GamePro got an opportunity to speak with Sony executive Phil Harrison during Sony Computer Entertainment’s Tokyo Game Show first-party PlayStation 3 preview.
GamePro: The PlayStation 3 games on display at Tokyo Game Show look great. There’s been quite an improvement over the last few months.
PH: We knew it was a risk going ‘radio silent’ after E3, which is always part of our strategy. E3 was great, obviously, but saying nothing until today put a great deal of pressure on the titles here to really sing. I think they’ve more than done that.
But, we’ve got a long way to go. I don’t want anyone to walk out of here thinking that these games are “it.” We’re still tuning, improving, tweaking performance.
GP: We were intrigued to see how many games have 1080p support, and to hear focus so much on talking about 1080p. Is that a real commitment from Sony to 1080p for the future?
PH: The PlayStation 3 is the only format that can do full HD, true HD. So it’s obviously to our advantage to take advantage of that … where appropriate. And it doesn’t require that every game be 1080p, because I think that some games actually look better at 720p depending on the style of the game, depending on the pixel rendering or pixel shading that’s been adopted.

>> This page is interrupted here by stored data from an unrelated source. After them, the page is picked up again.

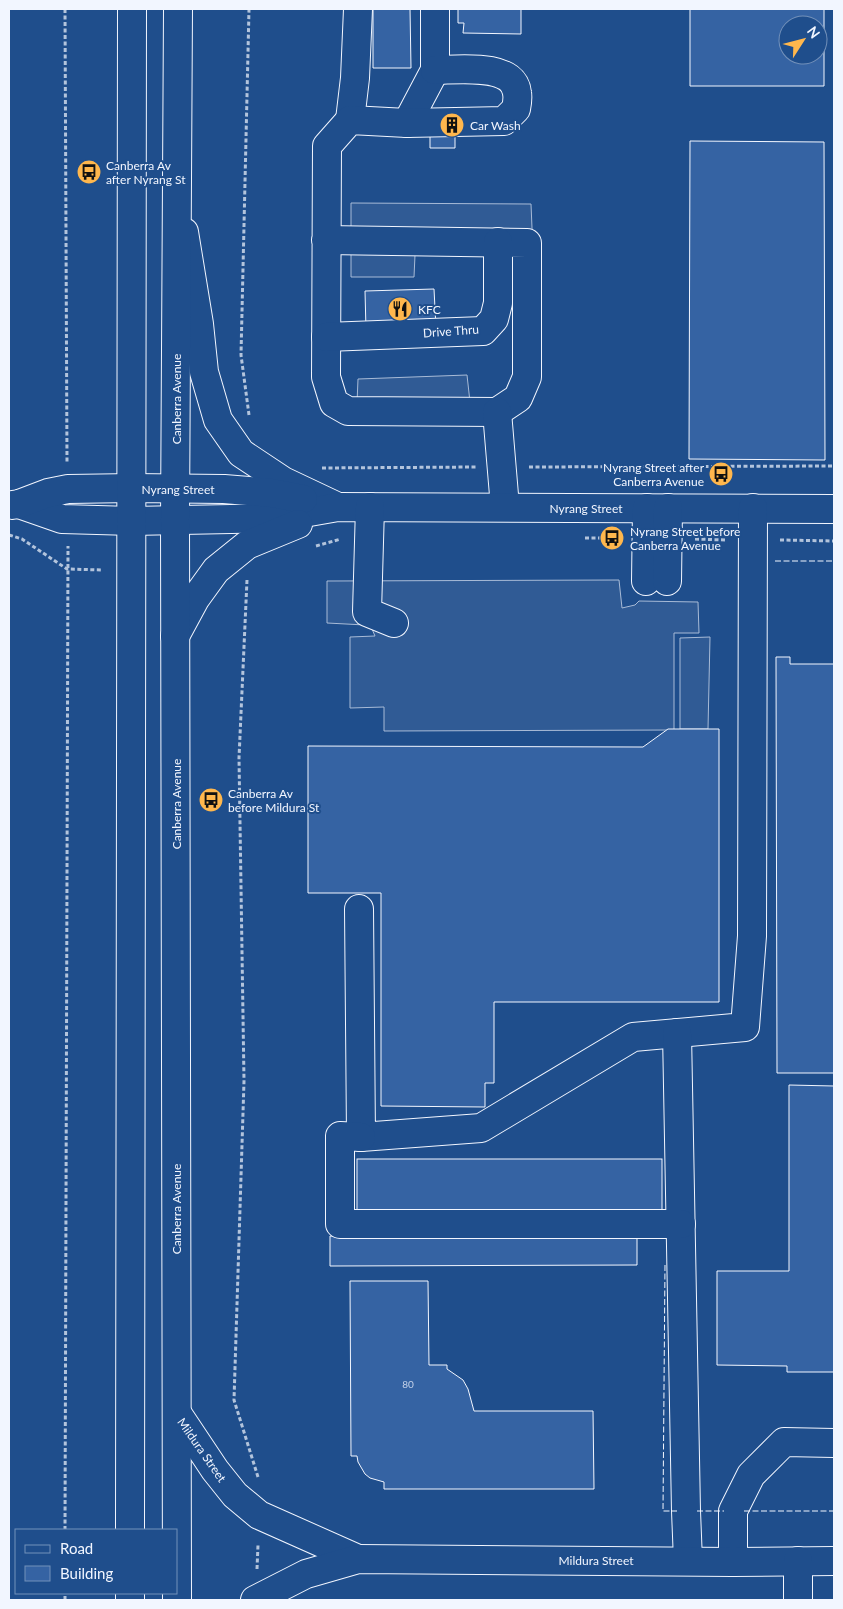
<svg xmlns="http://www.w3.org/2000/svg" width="843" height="1609" font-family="Lato,sans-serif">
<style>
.built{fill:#305b95;stroke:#a8bbd7}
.building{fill:#3563a3;stroke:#f2f6ff;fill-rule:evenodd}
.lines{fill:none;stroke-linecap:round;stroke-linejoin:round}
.minor-casing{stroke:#f2f6ff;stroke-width:30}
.highway-casing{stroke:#f2f6ff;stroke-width:30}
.path{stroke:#b3c4dc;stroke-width:3;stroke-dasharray:4 2.5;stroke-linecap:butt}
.minor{stroke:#1f4e8c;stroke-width:28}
.highway{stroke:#1f4e8c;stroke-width:28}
.fence{stroke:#f2f6ff;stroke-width:1;stroke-dasharray:6 2.5;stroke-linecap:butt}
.labels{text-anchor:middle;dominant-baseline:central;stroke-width:4;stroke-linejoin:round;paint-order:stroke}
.number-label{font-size:10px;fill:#c3d1e8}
.poi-label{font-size:12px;fill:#f2f6ff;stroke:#1f4e8c;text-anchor:start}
.street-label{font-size:12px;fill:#f2f6ff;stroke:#1f4e8c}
</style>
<rect width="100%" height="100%" fill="#1f4e8c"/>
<g class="built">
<path d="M351 203 531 204 533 252 415 255 414 277H351Z"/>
<path d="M467 375 470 402 357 403 358 379Z"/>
<path d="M619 580 622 608 635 605 639 601 698 602 699 633H674V730L384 731V707L350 708V637L375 636 372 629 365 625 327 623V581Z"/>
<path d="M710 637 708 729H680V638Z"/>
</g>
<g class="building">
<path d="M373 9H410L411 68H373Z"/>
<path d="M458 9H521V34L463 33 464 23H458Z"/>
<path d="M690 9H824V86H690ZM788 25H818V55H788Z"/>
<path d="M473 114V135L455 136V148H430V115Z"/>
<path d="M690 141 824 142 825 460 689 459Z"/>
<path d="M434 289 436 328 366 330 365 291Z"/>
<path d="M776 657H790V664H834V1073H777Z"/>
<path d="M668 729H719V1002H494V1083H485V1107L381 1106V893H308V746L643 747Z"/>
<path d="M789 1085 834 1086V1372H787V1366L717 1365V1271H789Z"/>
<rect x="357" y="1159" width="305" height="52"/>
<path d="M330 1236H637V1265L330 1266Z"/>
<path d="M350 1281H428L429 1365H447V1369L463 1380 468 1389 474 1411H593L594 1489H384V1482L370 1478 365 1474 358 1462 357 1456H351Z"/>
</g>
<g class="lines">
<defs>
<g id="minor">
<path d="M350 120 355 78 358 9"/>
<path d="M407 123 435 70V9"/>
<path d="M184 232 199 324 204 372 218 420 241 453 283 481 338 507"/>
<path d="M326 240 527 243V377L518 398 497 412 348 411 334 403 326 377 327 146 350 120 407 123 504 121 516 109C517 104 518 98 517 93 514 62 457 70 435 70"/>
<path d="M326 337 483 331 494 319 498 303V242"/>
<path d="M497 412 505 507"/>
<path d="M19 504 62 519 132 521 275 518 338 507 834 509"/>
<path d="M12 505 19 504 48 493 68 489 132 488 224 489 272 493 303 499"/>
<path d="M370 507 367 612 394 623"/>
<path d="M646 581 647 508"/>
<path d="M667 581 668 508"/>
<path d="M175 636 195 599 216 570 247 545 298 524"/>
<path d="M359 909 361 1137 481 1128 633 1037 745 1027 752 936 753 508"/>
<path d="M677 1033 686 1511 688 1561"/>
<path d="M361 1137 340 1136V1224H681"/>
<path d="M177 1413 215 1470 235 1495 259 1515 358 1559"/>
<path d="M733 1562V1511L751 1475 784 1442 834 1443"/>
<path d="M255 1600 306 1574 358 1559 733 1562 834 1561"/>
<path d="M798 1600V1561"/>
</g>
<g id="highway">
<path d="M130 1530 132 9"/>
<path d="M130 1600V1593"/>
<path d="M177 1600 175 520 178 9"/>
</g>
</defs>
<use href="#minor" class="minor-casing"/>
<use href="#highway" class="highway-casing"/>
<g class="path">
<path d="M65 9 67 462"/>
<path d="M249 415 241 355 249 9"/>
<path d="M529 467 834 466"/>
<path d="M322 468 476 467"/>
<path d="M9 535 22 539 67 569 103 570"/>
<path d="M585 538H621"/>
<path d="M695 539 726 540"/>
<path d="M780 540 834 541"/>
<path d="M316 546 341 539"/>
<path d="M247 580 239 758 244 1081 234 1400 258 1477"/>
<path d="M65 1530 68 546"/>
<path d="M257 1569 258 1545"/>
<path d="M65 1600V1593"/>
</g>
<use href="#minor" class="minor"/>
<use href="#highway" class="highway"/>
<g class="fence">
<path d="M775 561H834"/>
<path d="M665 1265 663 1511H677"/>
<path d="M697 1511H724"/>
<path d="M744 1511H834"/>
</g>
</g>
<defs>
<symbol id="building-disc" viewBox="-11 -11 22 22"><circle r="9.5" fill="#ffb74d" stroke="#1f4e8c"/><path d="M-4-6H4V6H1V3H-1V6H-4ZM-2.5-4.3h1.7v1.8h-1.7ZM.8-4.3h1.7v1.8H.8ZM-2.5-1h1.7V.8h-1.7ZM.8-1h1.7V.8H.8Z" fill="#111"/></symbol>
<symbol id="bus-disc" viewBox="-11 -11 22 22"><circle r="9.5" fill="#ffb74d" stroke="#1f4e8c"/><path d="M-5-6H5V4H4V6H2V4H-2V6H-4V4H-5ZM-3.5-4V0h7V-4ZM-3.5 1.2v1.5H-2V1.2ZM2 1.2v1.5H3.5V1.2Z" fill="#111"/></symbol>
<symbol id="restaurant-disc" viewBox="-11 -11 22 22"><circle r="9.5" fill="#ffb74d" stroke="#1f4e8c"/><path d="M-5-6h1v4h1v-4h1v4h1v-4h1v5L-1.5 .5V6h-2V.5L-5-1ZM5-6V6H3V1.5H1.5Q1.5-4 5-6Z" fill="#111"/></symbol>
</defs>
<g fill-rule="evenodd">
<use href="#building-disc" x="438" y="111" width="28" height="28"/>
<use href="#bus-disc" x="75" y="158" width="28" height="28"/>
<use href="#restaurant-disc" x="386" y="295" width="28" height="28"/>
<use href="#bus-disc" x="707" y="460" width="28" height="28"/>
<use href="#bus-disc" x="598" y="524" width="28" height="28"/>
<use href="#bus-disc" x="197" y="786" width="28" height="28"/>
</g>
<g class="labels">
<g class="number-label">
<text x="408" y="1384">80</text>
</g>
<g class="poi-label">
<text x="470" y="125">Car Wash</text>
<text x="106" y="165">Canberra Av<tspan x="106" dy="14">after Nyrang St</tspan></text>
<text x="418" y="309">KFC</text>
<text x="704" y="467" text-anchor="end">Nyrang Street after<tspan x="704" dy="14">Canberra Avenue</tspan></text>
<text x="630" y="531">Nyrang Street before<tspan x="630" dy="14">Canberra Avenue</tspan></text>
<text x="228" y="793">Canberra Av<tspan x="228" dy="14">before Mildura St</tspan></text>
</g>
<g class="street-label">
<text transform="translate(451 331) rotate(-4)">Drive Thru</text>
<text transform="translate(176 399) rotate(-90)">Canberra Avenue</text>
<text x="178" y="489">Nyrang Street</text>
<text x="586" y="508">Nyrang Street</text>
<text transform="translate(176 804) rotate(-90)">Canberra Avenue</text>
<text transform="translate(176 1209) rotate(-90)">Canberra Avenue</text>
<text transform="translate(202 1450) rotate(55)">Mildura Street</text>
<text x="596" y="1560">Mildura Street</text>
</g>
</g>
<rect width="843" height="1609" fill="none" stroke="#f2f6ff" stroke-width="20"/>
<rect x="15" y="1529" width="162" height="65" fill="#1f4e8c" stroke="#7391ba"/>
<rect x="25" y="1545" width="25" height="8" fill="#1f4e8c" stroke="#7391ba"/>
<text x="60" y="1554" font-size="15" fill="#f2f6ff">Road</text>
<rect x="25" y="1566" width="25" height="15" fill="#3563a3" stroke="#7391ba"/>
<text x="60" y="1579" font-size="15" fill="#f2f6ff">Building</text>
<g transform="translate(803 40) rotate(54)"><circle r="24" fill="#1f4e8c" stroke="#7391ba"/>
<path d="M0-4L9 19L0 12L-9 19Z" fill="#ffb74d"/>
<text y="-8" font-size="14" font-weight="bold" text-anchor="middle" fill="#f2f6ff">N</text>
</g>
</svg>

But I was being a little bit cheeky [discussing 1080p so much during the event] because one of our friendly competitors made a very bold statement, saying that that there’s no way that we will be able to do [1080p] at launch. So we thought it was appropriate to, rather than get all emotional about it, just give it [1080p] a nudge.
GP: What does Sony have, as a company, that Microsoft doesn’t?
PH: You know, we have had….I’m going to answer your question! But we’ve had a couple of accusations of sounding arrogant. So I’ve been very careful about answering that question.
One of the things that we do have, and we would never rely upon it, but we do have 200 million plus PlayStation 1 and PlayStation 2 sales worldwide. And that gives us a very loyal fan base, who we could never upset and never take advantage of, but it gives us some fans who love what we do, and push us really hard to do the best that we can do. And they have been pushing us. I read the forums, and the newsgroups — possibly some of the same ones that you read. And we’ve had some justifiable criticisms, and I won’t try to defend that.
But what we do have is that ultimate fan base of people who want us to do a good job. So that’s actually quite important. We’ve also got industry support, we’ve got worldwide studios as you’ve seen today, who are doing some incredible stuff and really leading the charge in making the PlayStation 3 shine as much as it can. And that makes a difference.
There was an interesting report issued a couple of days ago by Merryll Lynch which observed that Sony Computer Entertainment’s internal development resources are as large as Microsoft’s and Nintendo’s combined. Obviously I know what our numbers are, but I didn’t know where the [competitors] were at. So that’s a tremendous power that we have. We have 14 studios worldwide and about 2200 people at last count, and all of those studios share common technology, common tools, and that really helps.
From a product point of view, I think you saw earlier on when I did a quick whiz across the “cross media bar,” that we’ve got some really consumer-friendly functionality built into the console, before you even buy a game. “Do I want PlayStation 3 to be my digital…life center?” You know what I mean. And I think that there are more things in PlayStation 3 that give people who buy it more reason to use it more often. Not very eloquent, but you understand.
What else do we have? Ken Kutaragi! We have somebody who is visionary and equally brutal in his demands that we achieve that vision. Which is…sometimes a challenge, but never a dull moment, you know?
GP: Speaking of Ken Kutaragi, he was quoted in an interview with PC Watch magazine a few months ago speaking about possible hardware upgrades for the PS3, such as a better video card, maybe more RAM or a Blu-ray burner? Is that a direction that Sony is interested in pursuing with the PS3, making it more of a consumer personal computer?
PH: Definitely from a software point of view, PlayStation 3 will grow over time, just as we’ve made upgrades available for the PSP to add functionality. I can’t comment on the hardware strategy, but whatever we do, if we do it, when we do it, the key thing is going to be maintaining the existing library of games. So, nobody need worry that they’re going to be left behind.
GP: What do you say to gamers who don’t care about Blu-ray movies but would rather have a cheaper console?
PH: That’s a great question. I can understand that. There’s this sort of misunderstanding that the Blu-ray disc player for movies is somehow burdening the console with unnecessary cost. That is completely not true. We put our Blu-ray Disc functionality in the console purely from a game design point of view. Once we had that storage capacity on Blu-ray Disc, adding the movie playback functionality was extremely cost-effective, [the cost] is actually non-existent.
So games like Resistance which, as a launch title, is up to 20-something gigabytes already. And that’s day one — think about four years, six years from now. We’ll be pushing the 50 gigabyte limit with dual-layer Blu-ray very quickly. So we absolutely need it as game designers, and in that regard, the consumer is getting the movie functionality effectively for free.